LAOLA1: Sie haben bei Ihrem Antritt betont, dass es nicht unbedingt vom System abhängt, ob 4-4-2, 4-2-3-1 oder Sonstiges.

Büskens: Es geht darum, dass man Positionen, Räume besetzt, bei Ballverlust Spieler hinter dem Ball hat, die aber auch aus dieser Position agieren, um in Ballbesitz zu kommen. Bei eigenem Angriff muss man rund um den gegnerischen Sechzehner so viele Leute postiert haben, dass man auf den ersten Ball vorbereitet ist, aber auch auf den zweiten so viel Druck geben kann, dass man jederzeit Möglichkeiten hat, um zum Abschluss zu kommen. Daher will ich das nicht alleine an einem System festmachen. Wenn wir nur mit einer tiefen Spitze spielen, brauchen wir trotzdem eine Mehrfachbesetzung. Das müssen halt dann die Mittelfeldspieler übernehmen. Wenn wir selbst nicht in Ballbesitz sind, muss unser Stürmer zum ersten Verteidiger werden. Bei zwei muss der dahinter auch die Räume verdichten und Überzahl schaffen.

LAOLA1: Das ändert aber nichts daran, dass Sie am Papier ein System vorgeben werden.

Büskens: Klar, aber das ist dann auch vielleicht abhängig von der Form des Einzelnen oder es stellt sich die Frage, wie können wir es dem Gegner am schwersten machen? Oder welche Lösungen brauchen wir, um einen Gegner zu schlagen? Ob wir ein 4-2-3-1, 4-4-2 oder 4-3-3 spielen – es geht darum, in der Offensive ein gewisses Risiko einzugehen, ein Eins-gegen-Eins aufzulösen, weil wir diese Spieler auch in unseren Reihen haben. Ich erwarte aber auch von diesen, dass sie ihre Hintermänner unterstützen.


Rapid hat große Hoffnungen in Neo-Trainer Mike Büskens:


LAOLA1: Gibt es wen, der Sie in den ersten Wochen besonders überrascht hat, der sein Potenzial besonders aufblitzen ließ?

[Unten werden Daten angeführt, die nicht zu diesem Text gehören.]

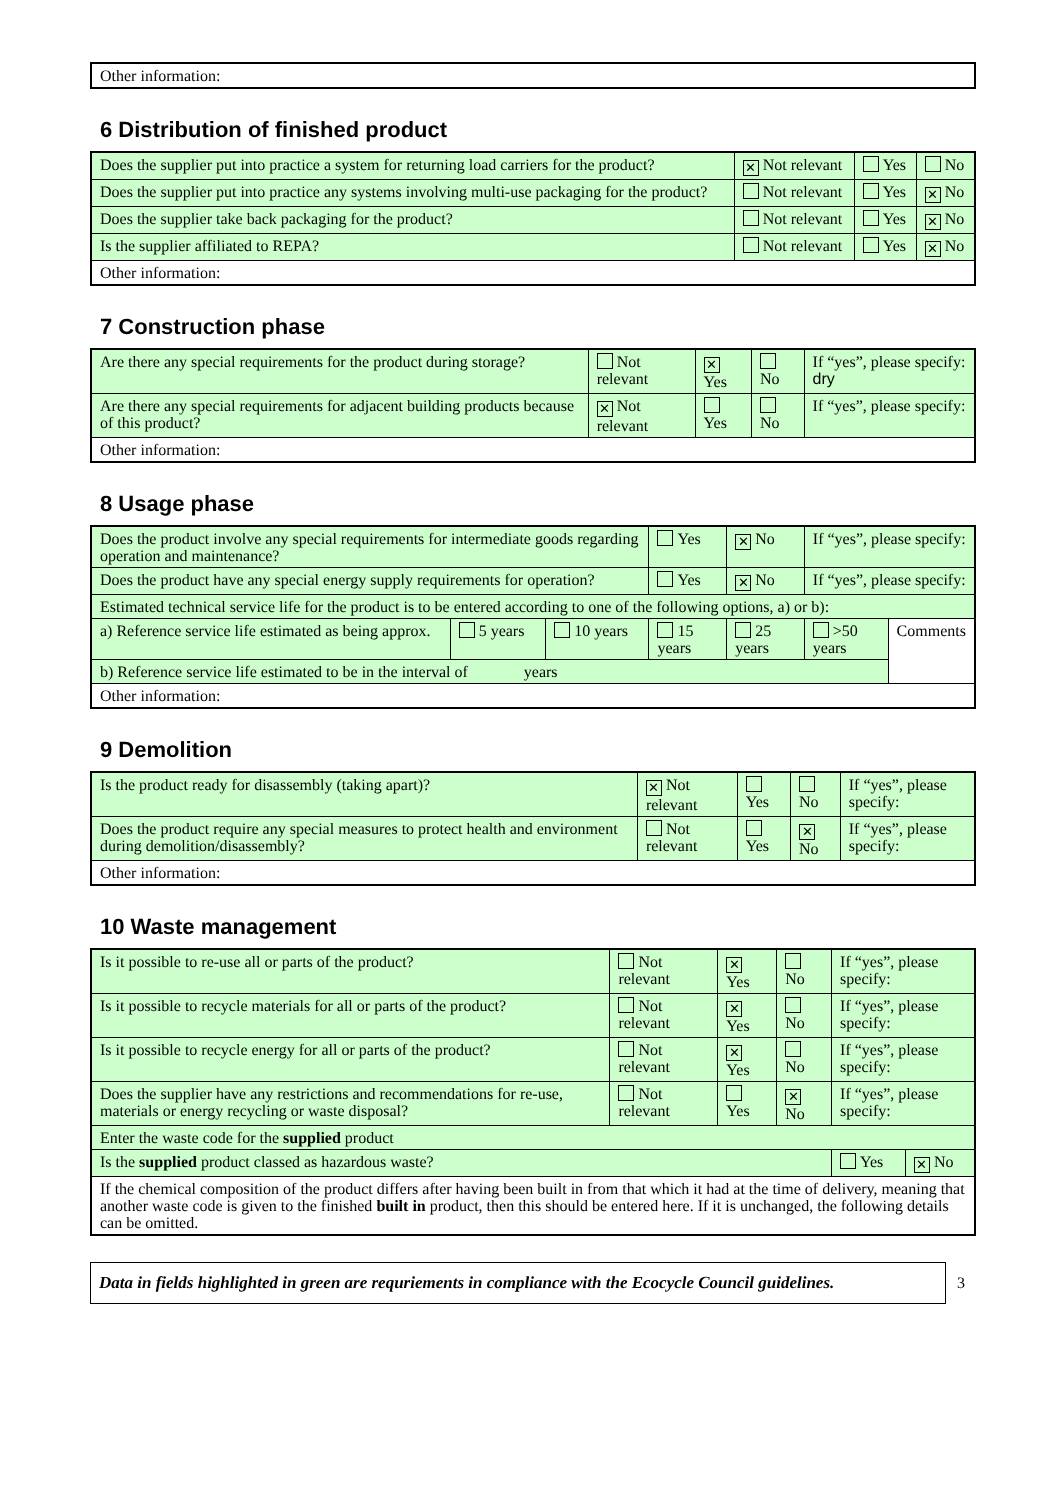| Other information: |
6 Distribution of finished product
| Does the supplier put into practice a system for returning load carriers for the product? | ✕ Not relevant | Yes | No |
| Does the supplier put into practice any systems involving multi-use packaging for the product? | Not relevant | Yes | ✕ No |
| Does the supplier take back packaging for the product? | Not relevant | Yes | ✕ No |
| Is the supplier affiliated to REPA? | Not relevant | Yes | ✕ No |
| Other information: | | | |
7 Construction phase
| Are there any special requirements for the product during storage? | Not relevant | ✕ Yes | No | If “yes”, please specify: dry |
| Are there any special requirements for adjacent building products because of this product? | ✕ Not relevant | Yes | No | If “yes”, please specify: |
| Other information: | | | | |
8 Usage phase
| Does the product involve any special requirements for intermediate goods regarding operation and maintenance? | | | Yes | ✕ No | If “yes”, please specify: | |
| Does the product have any special energy supply requirements for operation? | | | Yes | ✕ No | If “yes”, please specify: | |
| Estimated technical service life for the product is to be entered according to one of the following options, a) or b): | | | | | | |
| a) Reference service life estimated as being approx. | 5 years | 10 years | 15 years | 25 years | >50 years | Comments |
| b) Reference service life estimated to be in the interval of years | | | | | | |
| Other information: | | | | | | |
9 Demolition
| Is the product ready for disassembly (taking apart)? | ✕ Not relevant | Yes | No | If “yes”, please specify: |
| Does the product require any special measures to protect health and environment during demolition/disassembly? | Not relevant | Yes | ✕ No | If “yes”, please specify: |
| Other information: | | | | |
10 Waste management
| Is it possible to re-use all or parts of the product? | Not relevant | ✕ Yes | No | If “yes”, please specify: | |
| Is it possible to recycle materials for all or parts of the product? | Not relevant | ✕ Yes | No | If “yes”, please specify: | |
| Is it possible to recycle energy for all or parts of the product? | Not relevant | ✕ Yes | No | If “yes”, please specify: | |
| Does the supplier have any restrictions and recommendations for re-use, materials or energy recycling or waste disposal? | Not relevant | Yes | ✕ No | If “yes”, please specify: | |
| Enter the waste code for the supplied product | | | | | |
| Is the supplied product classed as hazardous waste? | | | | Yes | ✕ No |
| If the chemical composition of the product differs after having been built in from that which it had at the time of delivery, meaning that another waste code is given to the finished built in product, then this should be entered here. If it is unchanged, the following details can be omitted. | | | | | |
Data in fields highlighted in green are requriements in compliance with the Ecocycle Council guidelines.
3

Büskens: Da gibt es mit Sicherheit einige, aber dann hätte ich die Sorge, dass ich einen anderen vergesse. Deshalb bin ich alles in allem zufrieden, wie die Jungs auftreten, wie sie sich präsentieren. Woran wir noch ein bisschen arbeiten müssen, ist die Konsequenz, das Bewusstsein, dass jeder Zweikampf und einzelne Situationen entscheidend sein können. Wir haben in vielen Testspielen große Möglichkeiten liegengelassen, mit denen wir das Ergebnis früher in eine gute Richtung bringen und uns das Spiel leichter machen hätten können.

LAOLA1: Blieb in den letzten Wochen schon ein bisschen Zeit, mit Sportdirektor Andreas Müller in alten Zeiten zu schwelgen oder ging es nur ums Geschäft?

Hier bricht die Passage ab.